Underneath the Numbers: Quantitative and Qualitative Gender Fairness in LLMs for Depression Prediction

2406.08183

Published 6/17/2024 by Micol Spitale, Jiaee Cheong, Hatice Gunes

Underneath the Numbers: Quantitative and Qualitative Gender Fairness in LLMs for Depression Prediction

Abstract

Recent studies show bias in many machine learning models for depression detection, but bias in LLMs for this task remains unexplored. This work presents the first attempt to investigate the degree of gender bias present in existing LLMs (ChatGPT, LLaMA 2, and Bard) using both quantitative and qualitative approaches.
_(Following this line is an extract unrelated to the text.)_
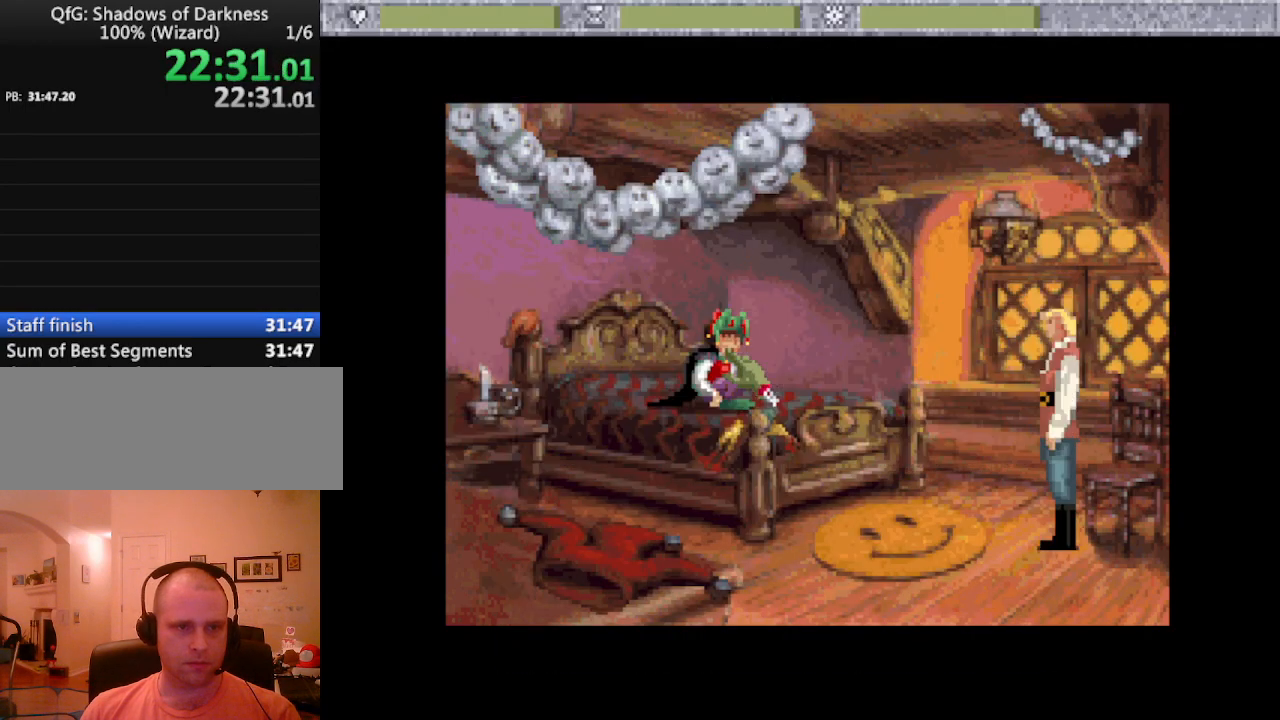
{"keys": [], "events": [[183, "escape", "down"], [233, "escape", "up"], [333, "escape", "down"], [417, "escape", "up"]]}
From our quantitative evaluation, we found that ChatGPT performs the best across various performance metrics and LLaMA 2 outperforms other LLMs in terms of group fairness metrics. As qualitative fairness evaluation remains an open research question we propose several strategies (e.g., word count, thematic analysis) to investigate whether and how a qualitative evaluation can provide valuable insights for bias analysis beyond what is possible with quantitative evaluation. We found that ChatGPT consistently provides a more comprehensive, well-reasoned explanation for its prediction compared to LLaMA 2. We have also identified several themes adopted by LLMs to qualitatively evaluate gender fairness. We hope our results can be used as a stepping stone towards future attempts at improving qualitative evaluation of fairness for LLMs especially for high-stakes tasks such as depression detection.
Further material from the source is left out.